I am a new member with a question to put out there---is it better to go with continuous hormone therapy (ADT) or intermittent (IADT)? Want to thank everyone for all the great info and support as it has really helped as we go through our journey beating PCa! I'm the wife/advocate for my husband, a 14 yr PCa survivor!
History should hopefully appear below if I did the signature right---but in a nutshell, Jimmy had RP in 1995, then EBR in 1998 (PSA began rising), then hormone therapy was begun in 2000 after a significant rise from 1.3 to 3.6 in 3 months) and he has had continuous LUPRON inj. up to the present successfully keeping PSA < .1! As for treatment side effects,is still continent (some accidents, but mostly ok) but impotent which is to be expected and has generally tolerated all well. (no hot flashes, that's my department!) As for the impotence, we would not have made any other decision and have no regrets.....we had a great sex life prior to PCa but have learned a lot along the way & have become more intimate in other ways-communication is definitely the key as some of you have already said. The main difference now (with hormone treatment) and BHT(before hormone therapy--my made up abrev) is that before he did have desire but was frustrated about performance so tried different things such as viagra...now with hormone therapy desire is gone, thus the frustration is gone also. So I feel this is a good thing(not sure this is also his view). We are still on this journey together, but we are hugging and holding hands a lot more!

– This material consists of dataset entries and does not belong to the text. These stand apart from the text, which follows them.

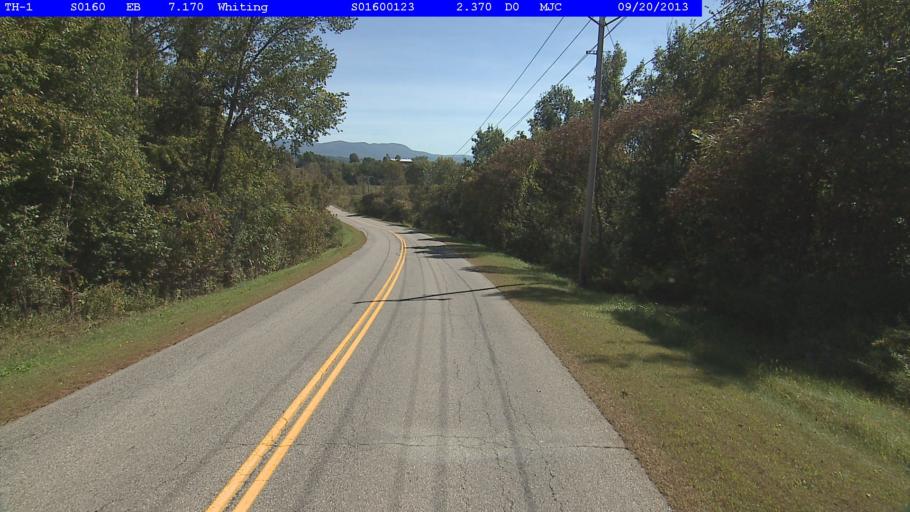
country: US
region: Vermont
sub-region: Rutland County
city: Brandon
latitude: 43.8553
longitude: -73.1827
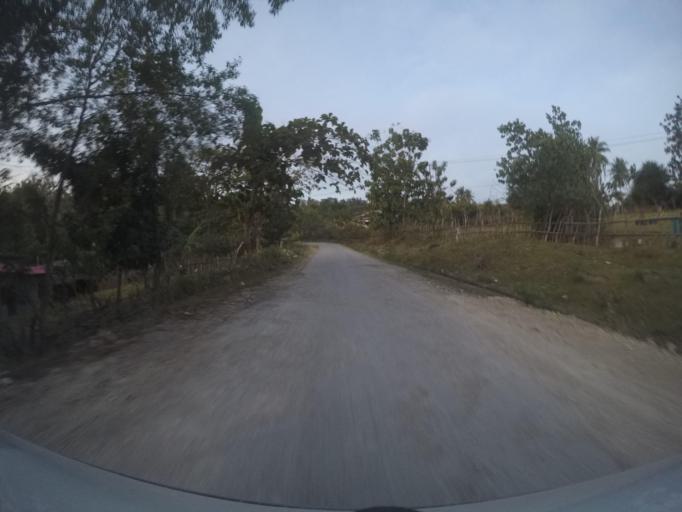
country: TL
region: Viqueque
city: Viqueque
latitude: -8.8865
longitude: 126.3863
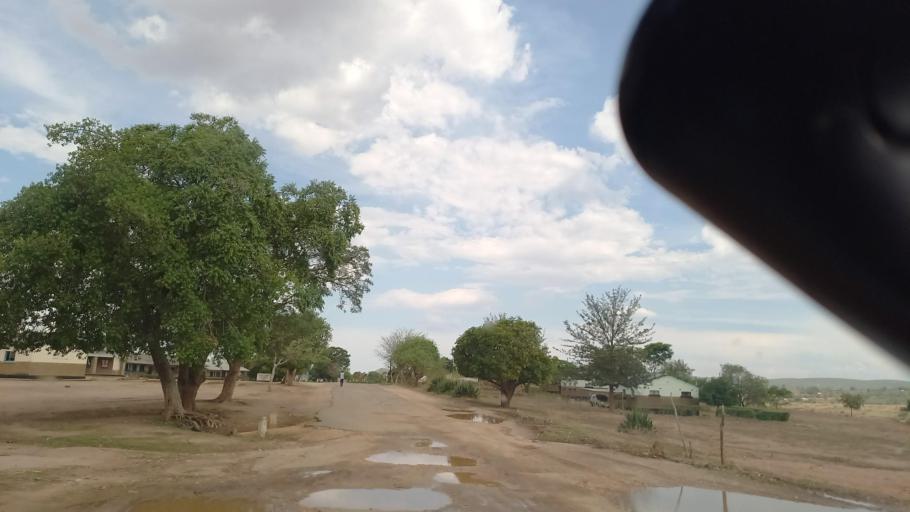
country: ZM
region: Lusaka
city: Kafue
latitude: -16.2252
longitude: 28.1320
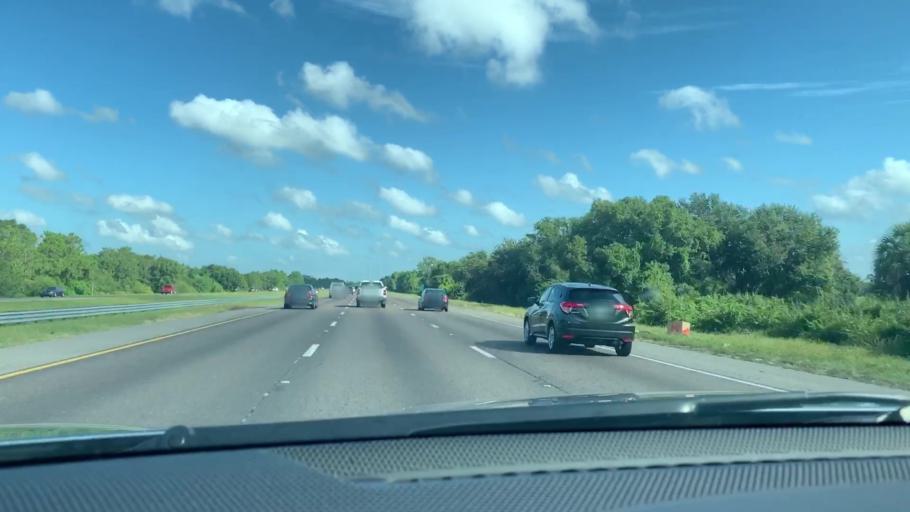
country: US
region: Florida
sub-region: Hillsborough County
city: Gibsonton
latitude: 27.8128
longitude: -82.3517
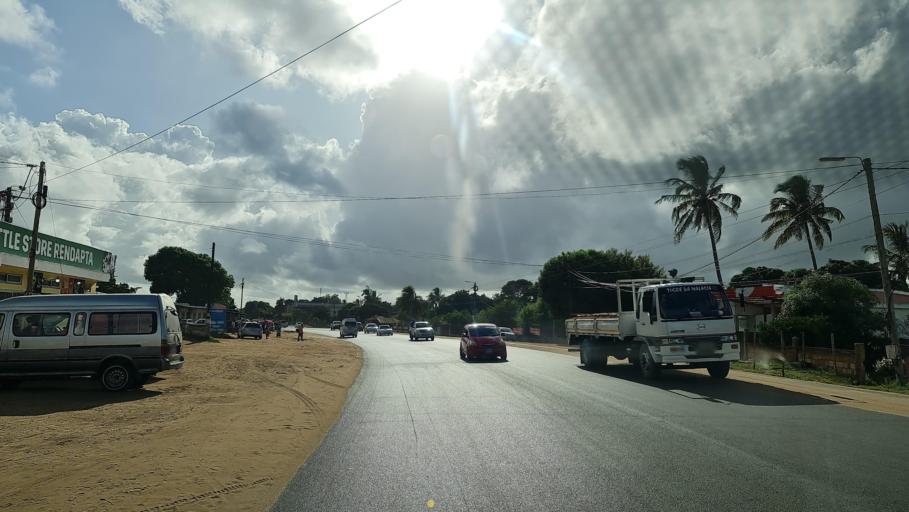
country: MZ
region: Gaza
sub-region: Xai-Xai District
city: Xai-Xai
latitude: -25.0569
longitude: 33.6631
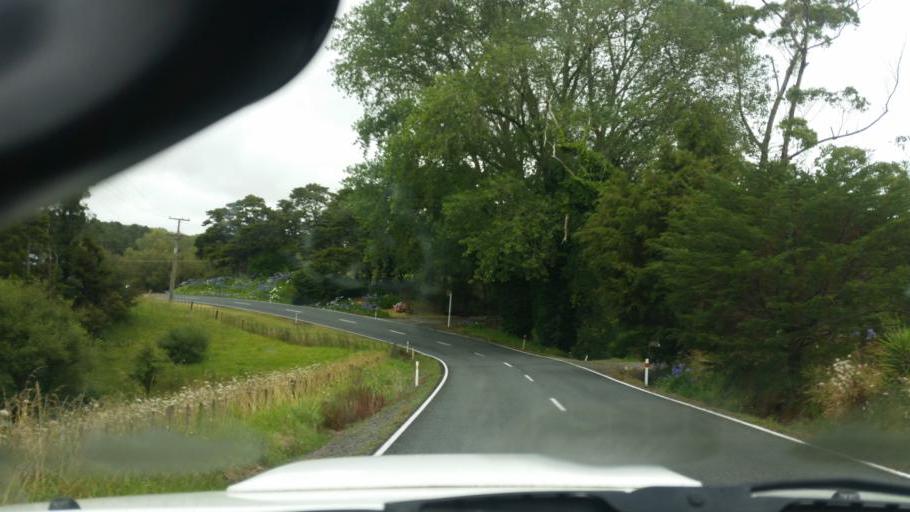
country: NZ
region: Auckland
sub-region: Auckland
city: Wellsford
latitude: -36.1569
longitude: 174.4619
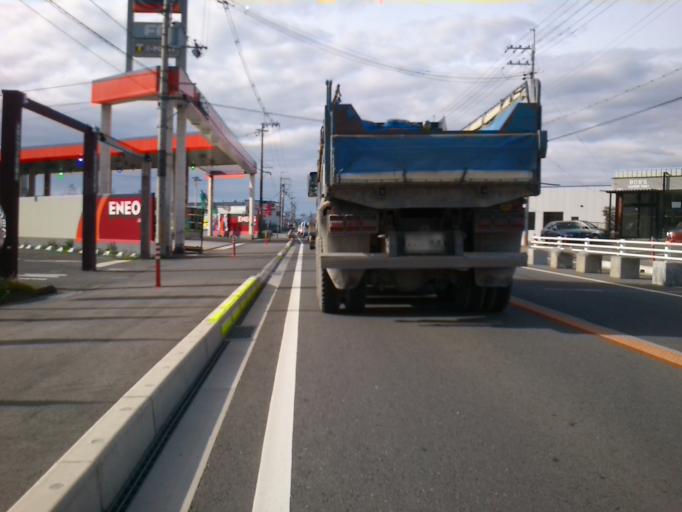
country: JP
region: Kyoto
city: Tanabe
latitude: 34.7638
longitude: 135.8097
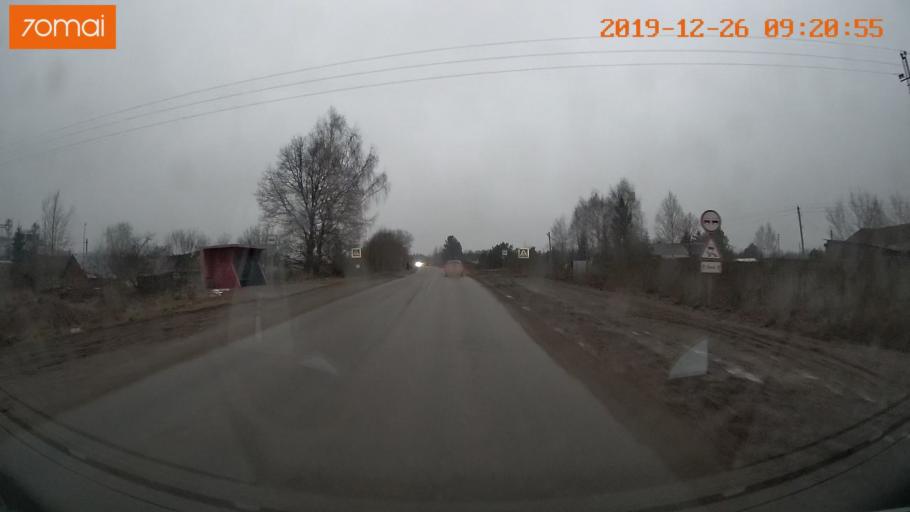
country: RU
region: Vologda
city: Gryazovets
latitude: 58.9657
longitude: 40.2271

Back to question--since Jimmy, now 65 & retiring from coaching/teaching is also promising to take a more active role in his health (weighs>300 lbs, has high blood pressure-controlled, is a candidate for type II diabetes) Through this forum I have connected to some wonderful links and learned alot (THANKS!)-Dr Gerry Chodak (great videos---I encourage everyone to go look as you can watch specific ones that pertain to your state in this battle) and the Prostate Cancer Research Institute site (see the PCRI 2008 Conference-I learned a lot about trials concerning our interest in intermittent vs. continuous ADT in the talk by Dr. S Strum) to name a few. I have not listed specific links as I am not sure if it is allowed or has to be approved by moderators (maybe you moderators can give me a heads up on this) Sooo, thru these sites I have learned that there are studies out there showing cont. ADT has some harmful side effects---such as bone loss, incr. risk of diabetes, loss of muscle, impotence, affects to cognitive function...to name a few, so for that reason there are studies showing IADT should be the way to go. It gives the body a rest so to speak--a time for some QOL benefits, and if I'm reading the info out there correctly, they have absolutely no evidence that there is any difference between ADT & IADT as to life expectancy. We will be discussing this with our uro (who happens to be a friend in whom Jimmy has tremendous confidence), but I was wondering if we should also consult an expert oncologist---? Any response, advise, etc. would sure be appreciated..Did not mean to write so much..Thanks for all of your work and inspiration! To those of you out there beginning or further along in this journey, don't get discouraged even if PSA rises...as long as you keep informed there is constantly being new info published showing that PCa can be beat!!